▶ QUOTED TEXT:
========================

|
|
Pages: 1 2 [3]
|
 |
|
Author
|
Topic: BOINC as library (Read 4313 times)
|
|
Jason G
|
Well, "results strong similar" ....
Nice  , sounds to me like it might be only some compiler flags different for only 2% difference! Jason
|
|
|
|
|
Logged
|
|
|
|
|
Raistmer
|
Here all diffs that were done by me to compile 2.4 sources (actually, 2.39S but there only 2 differences in #define strings that was added to diffs after build and could not prevent to rebuild client again) with VS 2005 and trial versions of ICC and IPP. opt_config.h was added to simplify tuning of conditional defines and compilation through few source files affected.
|
|
|
|
Logged
|
|
|
|
|
Jason G
|
Good one to record the changes like that, mine are scribbled on an old envelope  , Looks like similar changes overall. Did you end up with favourite compiler settings ? the 2.4lunatics one for QxN looks pretty close for the ones I've played with on my p4. Jason
|
|
|
|
|
Logged
|
|
|
|
|
Raistmer
|
Well, I'm not even record my changes  Just downloaded yesterday lunatic 2.4 sources from link on main seti board, ran WinDiff utility and collected all discrepancies in one rar  I used SSE2 build options cause that binary was intented to run and be profiled on AMD 64 host. I use CodeAnalyst as profiling tool (governing by assumption that AMD should know their own CPUs better than Intel  ) It would be interesting to compare your's vTune data with CodeAnalyst one to highlight area of interests for some improvements. Probably need to check that options set more presisely cause my build little less than optimal. Another possibility - options are fine and 2% difference in speed comes from trial nature of mine IPP installation. Intel approves only dynamic linking with trial IPP library. So dll-calls... Don't know really could this accont for 2% slowness or not (even 2% still preliminary - tested only on short WU).
|
|
|
|
|
Logged
|
|
|
|
|
Jason G
|
Very good idea to compare SSE2 QxN p4 vtune data against your sse2 AMD build. There is some Arguments about that !  . Maybe you found Hotspots in an inner folding routine ? Mine chooses FoldArrayBy2AL and spends a about 10% of total time in there. Maybe yours chooses a different routine? either way we could compare asm listing output of those even, which might explain some differences between the chips! (Those functions don't depend on IPP as far as I know.) [Note that also because I am using ICC, about 11% of time is being spent in _Intel_fast_memcpy, Which having looked at a mixture of improved memcopies, elimination of them, and hybrid processing techniques in other areas ,might make some generally applicable improvements.(not just intel chips) ] Even though yours calls the dynamic library it would be nice to see if the dispatching is calling the same IPP functions (but DLL versions) ...or some different maybe more generic one... mine calls the w7 static ones which are p4 sse2, but the internal names given by vtune / codeanalyst will give the real names. Jason
|
|
|
|
« Last Edit: 17 Nov 2007, 01:09:41 pm by j_groothu »

========================

▶ DATA PROVIDED:
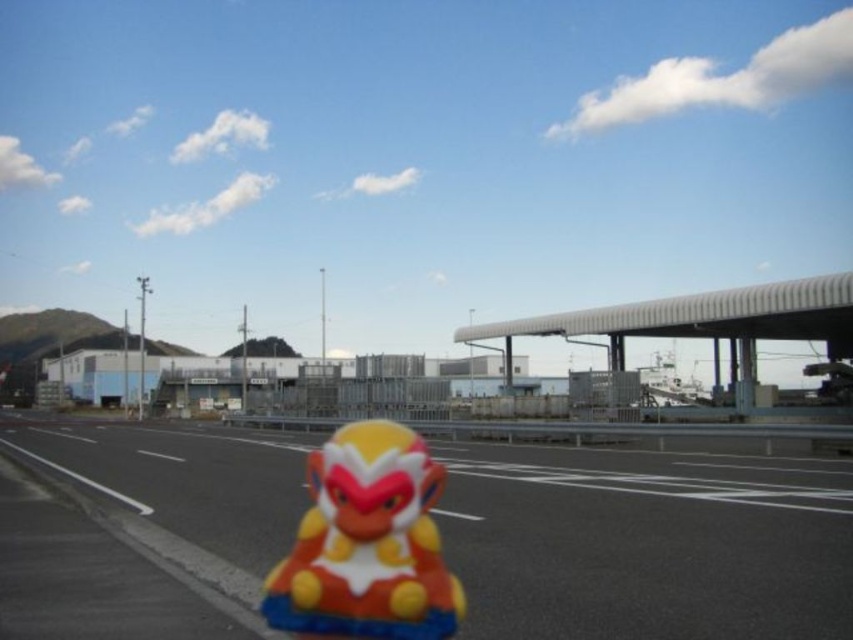
Looking at this image, you are a delivery drone that needs to fly from the glossy plastic monkey at center to the smooth asphalt highway at center. What is the shortest distance you must travel?

The shortest distance you must travel is 16.88 feet to reach the smooth asphalt highway at center from the glossy plastic monkey at center.

In the scene shown: You are a delivery drone flying over the scene. You need to drop a package onto the glossy plastic monkey at center. However, you must avoid hitting the smooth asphalt highway at center. Which object should you aim for and why?

You should aim for the glossy plastic monkey at center because the smooth asphalt highway at center is much taller, so dropping the package there might cause it to hit the highway and miss the monkey.

You are driving a car and see the smooth asphalt highway at center and the glossy plastic monkey at center. Which object is located to the right of the other?

The glossy plastic monkey at center is positioned to the right of the smooth asphalt highway at center.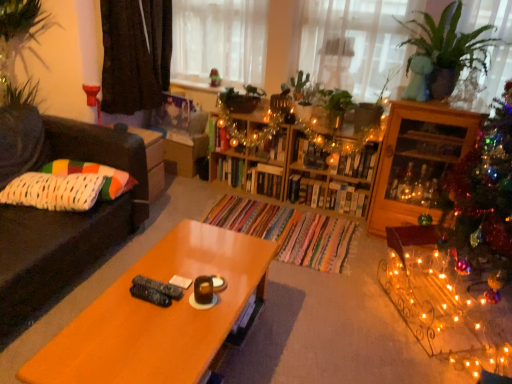
Question: Is wooden bookshelf at center oriented away from green leafy plant at center?

Choices:
 (A) yes
 (B) no

Answer: (B)

Question: Is wooden bookshelf at center positioned far away from green leafy plant at center?

Choices:
 (A) no
 (B) yes

Answer: (A)

Question: Considering the relative sizes of wooden bookshelf at center and green leafy plant at center in the image provided, is wooden bookshelf at center taller than green leafy plant at center?

Choices:
 (A) no
 (B) yes

Answer: (B)

Question: Is the position of wooden bookshelf at center less distant than that of green leafy plant at center?

Choices:
 (A) yes
 (B) no

Answer: (B)

Question: Does wooden bookshelf at center have a lesser width compared to green leafy plant at center?

Choices:
 (A) no
 (B) yes

Answer: (B)

Question: In terms of size, does wooden bookshelf at center, which is the 2th shelf from left to right, appear bigger or smaller than wooden bookshelf at center, arranged as the first shelf when viewed from the left?

Choices:
 (A) big
 (B) small

Answer: (A)

Question: Do you think wooden bookshelf at center, positioned as the first shelf in right-to-left order, is within wooden bookshelf at center, placed as the 2th shelf when sorted from right to left, or outside of it?

Choices:
 (A) outside
 (B) inside

Answer: (A)

Question: From the image's perspective, is wooden bookshelf at center, which is the 2th shelf from left to right, located above or below wooden bookshelf at center, arranged as the first shelf when viewed from the left?

Choices:
 (A) above
 (B) below

Answer: (B)

Question: Considering the positions of wooden bookshelf at center, positioned as the first shelf in right-to-left order, and wooden bookshelf at center, placed as the 2th shelf when sorted from right to left, in the image, is wooden bookshelf at center, positioned as the first shelf in right-to-left order, wider or thinner than wooden bookshelf at center, placed as the 2th shelf when sorted from right to left,?

Choices:
 (A) thin
 (B) wide

Answer: (B)

Question: Looking at the image, does dark brown fabric at upper left seem bigger or smaller compared to translucent fabric at upper center?

Choices:
 (A) small
 (B) big

Answer: (B)

Question: Is dark brown fabric at upper left in front of or behind translucent fabric at upper center in the image?

Choices:
 (A) front
 (B) behind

========================

▶ REQUIREMENTS:
1. Translate this sentence from the BOINC forum thread into Spanish: "Intel approves only dynamic linking with trial IPP library."
2. Write the next post in the BOINC forum thread, following on from its last post.

▶ RESPONSES TO THE EXERCISE:
1. Intel solo aprueba el enlace dinámico con la biblioteca IPP de prueba.

2.
|
Logged
|
|
|
|
|
Raistmer
|
Well, some initial results. Most time my version spends in sse3_ChirpData_ak (1 function, 78 instructions, Total: 12300 samples, 19.37% of samples in the module, 5.12% of total session samples) [these line take most: Address Line Trace Source Code Bytes Timer samples 0x4a9dfe 125 m = vec_recip3(_mm_add_ps(_mm_mul_ps(x, x), _mm_mul_ps(y, y))); 3989 0x4a9d76 111 c = _mm_add_ps(_mm_mul_ps(_mm_add_ps(_mm_mul_ps(_mm_add_ps(_mm_mul_ps(y, CC3), 3631 ] It's pretty strange cause I used SSE2 build options... Maybe function name not quite adequate?... (or maybe smth wrong with profiler or my understanding of its results  ) Next one is fastcopy_I (1 function, 24 instructions, Total: 8714 samples, 13.72% of samples in the module, 3.63% of total session samples) and in IPP dll most samples hitted ippsZero_8u (1 function, 1160 instructions, Total: 46923 samples, 99.89% of samples in the module, 19.55% of total session samples) [this line leader: Address Code Bytes Instruction Symbol Timer samples 0x200ede9 0x 0F 28 4C 32 10 movaps xmm1,[edx+esi+10h] ippsZero_8u+1473833 5965 ] 1 instructions, Total: 5965 samples, 4.87% of samples in module p:\bin\intel\ipp\5.3\ia32\bin\ippst7-5.3.dll, 0.99% of total session samples As one can see it's almost single called function in whole dll ... (very strange too). It was 240 sec profiling run. What time scale best suitable for profiling all main app activities? I will try to increase profiling time, maybe it will get more adequate results... Some addon: sse_sum2,3,4,5 and sse_f_GetPeak have the most unaligned accesses number. sse3_ChirpData_ak and fastcopy_I have the most data cache misses
|
|
|
|
« Last Edit: 22 Nov 2007, 06:39:19 pm by Raistmer »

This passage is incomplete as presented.